- ABOUT THIS TASK:
Quote every line of the material below, keeping each one precisely as it appears.

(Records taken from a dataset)
◇ ◇ ◇ ◇ ◇

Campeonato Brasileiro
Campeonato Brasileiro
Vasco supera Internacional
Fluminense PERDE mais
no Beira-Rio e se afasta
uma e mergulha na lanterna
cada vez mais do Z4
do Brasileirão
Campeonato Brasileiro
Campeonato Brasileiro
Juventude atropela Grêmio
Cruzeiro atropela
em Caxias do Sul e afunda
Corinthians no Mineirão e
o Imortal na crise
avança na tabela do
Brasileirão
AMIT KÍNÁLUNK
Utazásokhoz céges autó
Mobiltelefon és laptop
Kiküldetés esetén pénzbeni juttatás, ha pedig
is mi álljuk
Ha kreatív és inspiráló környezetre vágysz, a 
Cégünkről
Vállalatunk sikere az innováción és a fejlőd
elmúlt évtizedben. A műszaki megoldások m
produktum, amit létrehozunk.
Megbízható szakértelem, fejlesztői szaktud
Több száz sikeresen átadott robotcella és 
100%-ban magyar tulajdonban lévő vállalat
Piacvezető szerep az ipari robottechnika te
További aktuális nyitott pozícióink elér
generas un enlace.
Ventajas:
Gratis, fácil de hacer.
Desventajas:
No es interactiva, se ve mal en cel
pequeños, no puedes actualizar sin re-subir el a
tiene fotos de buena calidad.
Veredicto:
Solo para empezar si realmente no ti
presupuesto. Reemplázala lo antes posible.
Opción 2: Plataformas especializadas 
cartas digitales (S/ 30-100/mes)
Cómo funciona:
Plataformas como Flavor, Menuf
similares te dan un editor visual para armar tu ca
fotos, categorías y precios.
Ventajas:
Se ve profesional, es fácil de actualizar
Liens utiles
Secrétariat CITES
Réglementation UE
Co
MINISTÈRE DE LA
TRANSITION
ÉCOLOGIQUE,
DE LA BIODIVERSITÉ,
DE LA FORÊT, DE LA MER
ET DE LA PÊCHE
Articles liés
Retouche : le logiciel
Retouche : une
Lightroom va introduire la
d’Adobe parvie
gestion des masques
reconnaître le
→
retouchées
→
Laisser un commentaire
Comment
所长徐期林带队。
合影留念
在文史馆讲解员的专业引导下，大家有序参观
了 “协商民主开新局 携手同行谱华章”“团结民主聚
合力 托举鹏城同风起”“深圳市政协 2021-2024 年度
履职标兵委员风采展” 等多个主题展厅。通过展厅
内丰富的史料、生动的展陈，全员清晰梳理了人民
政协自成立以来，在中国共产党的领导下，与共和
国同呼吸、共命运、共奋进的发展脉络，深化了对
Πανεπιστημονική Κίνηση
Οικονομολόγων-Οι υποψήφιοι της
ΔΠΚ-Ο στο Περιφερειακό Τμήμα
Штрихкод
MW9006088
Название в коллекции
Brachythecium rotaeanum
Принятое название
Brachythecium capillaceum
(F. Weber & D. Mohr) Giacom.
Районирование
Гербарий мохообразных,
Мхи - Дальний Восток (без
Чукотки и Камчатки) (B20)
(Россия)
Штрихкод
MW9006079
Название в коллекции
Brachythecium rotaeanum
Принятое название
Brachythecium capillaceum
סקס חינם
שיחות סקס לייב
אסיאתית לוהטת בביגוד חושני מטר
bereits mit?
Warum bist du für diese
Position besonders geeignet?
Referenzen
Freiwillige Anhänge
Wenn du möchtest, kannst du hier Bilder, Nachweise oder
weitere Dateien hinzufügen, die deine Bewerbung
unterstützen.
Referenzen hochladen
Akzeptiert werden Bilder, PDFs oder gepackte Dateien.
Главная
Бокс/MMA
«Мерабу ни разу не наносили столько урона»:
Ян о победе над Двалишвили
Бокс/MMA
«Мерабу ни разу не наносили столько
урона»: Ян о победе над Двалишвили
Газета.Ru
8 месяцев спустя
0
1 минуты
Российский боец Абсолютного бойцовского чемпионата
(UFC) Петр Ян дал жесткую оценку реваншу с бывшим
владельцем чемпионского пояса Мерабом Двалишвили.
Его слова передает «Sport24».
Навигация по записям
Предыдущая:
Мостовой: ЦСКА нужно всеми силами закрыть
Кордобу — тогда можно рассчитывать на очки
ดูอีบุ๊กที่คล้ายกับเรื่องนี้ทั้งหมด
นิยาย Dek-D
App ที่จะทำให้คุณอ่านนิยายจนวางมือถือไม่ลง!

◇ ◇ ◇ ◇ ◇

- OUTPUT FOR THIS TASK:
Campeonato Brasileiro
Campeonato Brasileiro
Vasco supera Internacional
Fluminense PERDE mais
no Beira-Rio e se afasta
uma e mergulha na lanterna
cada vez mais do Z4
do Brasileirão
Campeonato Brasileiro
Campeonato Brasileiro
Juventude atropela Grêmio
Cruzeiro atropela
em Caxias do Sul e afunda
Corinthians no Mineirão e
o Imortal na crise
avança na tabela do
Brasileirão
AMIT KÍNÁLUNK
Utazásokhoz céges autó
Mobiltelefon és laptop
Kiküldetés esetén pénzbeni juttatás, ha pedig
is mi álljuk
Ha kreatív és inspiráló környezetre vágysz, a 
Cégünkről
Vállalatunk sikere az innováción és a fejlőd
elmúlt évtizedben. A műszaki megoldások m
produktum, amit létrehozunk.
Megbízható szakértelem, fejlesztői szaktud
Több száz sikeresen átadott robotcella és 
100%-ban magyar tulajdonban lévő vállalat
Piacvezető szerep az ipari robottechnika te
További aktuális nyitott pozícióink elér
generas un enlace.
Ventajas:
Gratis, fácil de hacer.
Desventajas:
No es interactiva, se ve mal en cel
pequeños, no puedes actualizar sin re-subir el a
tiene fotos de buena calidad.
Veredicto:
Solo para empezar si realmente no ti
presupuesto. Reemplázala lo antes posible.
Opción 2: Plataformas especializadas 
cartas digitales (S/ 30-100/mes)
Cómo funciona:
Plataformas como Flavor, Menuf
similares te dan un editor visual para armar tu ca
fotos, categorías y precios.
Ventajas:
Se ve profesional, es fácil de actualizar
Liens utiles
Secrétariat CITES
Réglementation UE
Co
MINISTÈRE DE LA
TRANSITION
ÉCOLOGIQUE,
DE LA BIODIVERSITÉ,
DE LA FORÊT, DE LA MER
ET DE LA PÊCHE
Articles liés
Retouche : le logiciel
Retouche : une
Lightroom va introduire la
d’Adobe parvie
gestion des masques
reconnaître le
→
retouchées
→
Laisser un commentaire
Comment
所长徐期林带队。
合影留念
在文史馆讲解员的专业引导下，大家有序参观
了 “协商民主开新局 携手同行谱华章”“团结民主聚
合力 托举鹏城同风起”“深圳市政协 2021-2024 年度
履职标兵委员风采展” 等多个主题展厅。通过展厅
内丰富的史料、生动的展陈，全员清晰梳理了人民
政协自成立以来，在中国共产党的领导下，与共和
国同呼吸、共命运、共奋进的发展脉络，深化了对
Πανεπιστημονική Κίνηση
Οικονομολόγων-Οι υποψήφιοι της
ΔΠΚ-Ο στο Περιφερειακό Τμήμα
Штрихкод
MW9006088
Название в коллекции
Brachythecium rotaeanum
Принятое название
Brachythecium capillaceum
(F. Weber & D. Mohr) Giacom.
Районирование
Гербарий мохообразных,
Мхи - Дальний Восток (без
Чукотки и Камчатки) (B20)
(Россия)
Штрихкод
MW9006079
Название в коллекции
Brachythecium rotaeanum
Принятое название
Brachythecium capillaceum
סקס חינם
שיחות סקס לייב
אסיאתית לוהטת בביגוד חושני מטר
bereits mit?
Warum bist du für diese
Position besonders geeignet?
Referenzen
Freiwillige Anhänge
Wenn du möchtest, kannst du hier Bilder, Nachweise oder
weitere Dateien hinzufügen, die deine Bewerbung
unterstützen.
Referenzen hochladen
Akzeptiert werden Bilder, PDFs oder gepackte Dateien.
Главная
Бокс/MMA
«Мерабу ни разу не наносили столько урона»:
Ян о победе над Двалишвили
Бокс/MMA
«Мерабу ни разу не наносили столько
урона»: Ян о победе над Двалишвили
Газета.Ru
8 месяцев спустя
0
1 минуты
Российский боец Абсолютного бойцовского чемпионата
(UFC) Петр Ян дал жесткую оценку реваншу с бывшим
владельцем чемпионского пояса Мерабом Двалишвили.
Его слова передает «Sport24».
Навигация по записям
Предыдущая:
Мостовой: ЦСКА нужно всеми силами закрыть
Кордобу — тогда можно рассчитывать на очки
ดูอีบุ๊กที่คล้ายกับเรื่องนี้ทั้งหมด
นิยาย Dek-D
App ที่จะทำให้คุณอ่านนิยายจนวางมือถือไม่ลง!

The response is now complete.